Jet Airways to acquire Air Sahara for $511m
New Delhi, January 19:
Jet Airways has sealed India’s largest acquisition yet in the civil aviation industry with an agreement to take over rival Air Sahara for an estimated $511 million in cash, officials said.
The board of directors of Jet Airways met here today to approve the deal and will now forward the proposal to the director general of civil aviation — the regulator for the industry — for an official nod, a Jet official said.
The deal was struck after talks yesterday evening between the two sides led by Jet promoter Naresh Goyal and Air Sahara chief Subroto Roy in Lucknow.

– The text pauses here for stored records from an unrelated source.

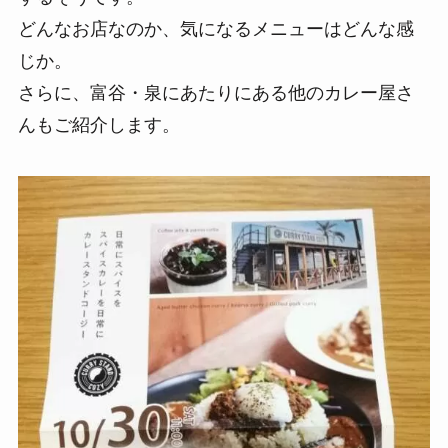
どんなお店なのか、気になるメニューはどんな感
じか。
さらに、富谷・泉にあたりにある他のカレー屋さ
んもご紹介します。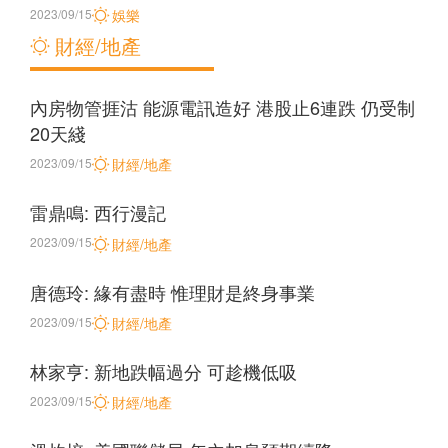
2023/09/15
娛樂
財經/地產
內房物管捱沽 能源電訊造好 港股止6連跌 仍受制
20天綫
2023/09/15
財經/地產
雷鼎鳴: 西行漫記
2023/09/15
財經/地產
唐德玲: 緣有盡時 惟理財是終身事業
2023/09/15
財經/地產
林家亨: 新地跌幅過分 可趁機低吸
2023/09/15
財經/地產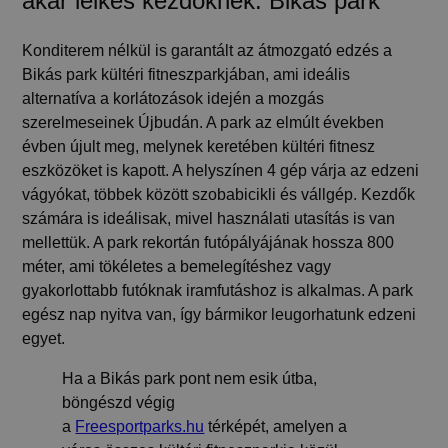
akár lelkes kezdőknek: Bikás park
Konditerem nélkül is garantált az átmozgató edzés a
Bikás park kültéri fitneszparkjában, ami ideális
alternatíva a korlátozások idején a mozgás
szerelmeseinek Újbudán. A park az elmúlt években
évben újult meg, melynek keretében kültéri fitnesz
eszközöket is kapott. A helyszínen
4 gép
várja az edzeni
vágyókat,
többek között szobabicikli és vállgép
.
Kezdők
számára is ideálisak
, mivel használati utasítás is van
mellettük. A park rekortán
futópályájának hossza 800
méter
, ami tökéletes a bemelegítéshez vagy
gyakorlottabb futóknak iramfutáshoz is alkalmas. A park
egész nap nyitva van, így bármikor leugorhatunk edzeni
egyet.
Ha a Bikás park pont nem esik útba,
böngészd végig
a
Freesportparks.hu
térképét, amelyen a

The deal will make Jet India’s largest airline — even larger than state-owned Indian Airlines — with a 90-aircraft fleet, officials said.

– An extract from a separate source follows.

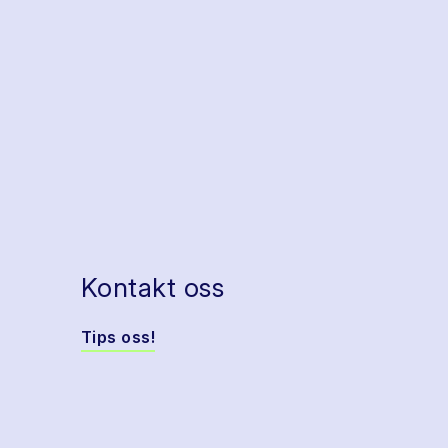
Kontakt oss
Tips oss!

Jet is already the number one private airline in the country, with a 40 per cent market share in the domestic aviation sector and with the new deal, the market share would go up to more than 50 per cent, aviation industry sources said. Air Sahara had said in September that it was looking at opportunities for alliances and partnerships to fund expansion and that its advisers Ernst and Young had put its enterprise value at $750 million to $1 billion.

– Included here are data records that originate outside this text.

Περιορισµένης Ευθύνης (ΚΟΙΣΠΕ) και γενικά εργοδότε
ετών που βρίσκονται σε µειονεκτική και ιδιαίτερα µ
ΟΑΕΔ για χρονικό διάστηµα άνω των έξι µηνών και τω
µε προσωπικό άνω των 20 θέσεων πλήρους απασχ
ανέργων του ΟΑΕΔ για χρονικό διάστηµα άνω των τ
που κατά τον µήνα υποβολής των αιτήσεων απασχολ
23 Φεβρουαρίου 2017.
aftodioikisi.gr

Following this, many in the aviation industry had stepped forward to strike a deal, including Vijay Mallya’s UB group that operates Kingfisher Airlines, which had pegged Air Sahara’s worth at $600 million.
The proposal called for UB group paying in cash $200 million upfront, the retention of stake worth another $200 million by the Air Sahara’s promoters and raising the remaining by way of a public issue. But UB was out of the race, since Sahara favoured the entire amount in cash. Jet was willing to acquire the entire company. Sahara, which began operations just months after Jet in 1993, is part of the $12 billion Subroto Roy’s Sahara Pariwar group and has interests spa-nning para-banking, fina-nce, housing, power and media. Jet and Sahara were on the verge of striking a deal on January 11 but the talks had failed due to differences.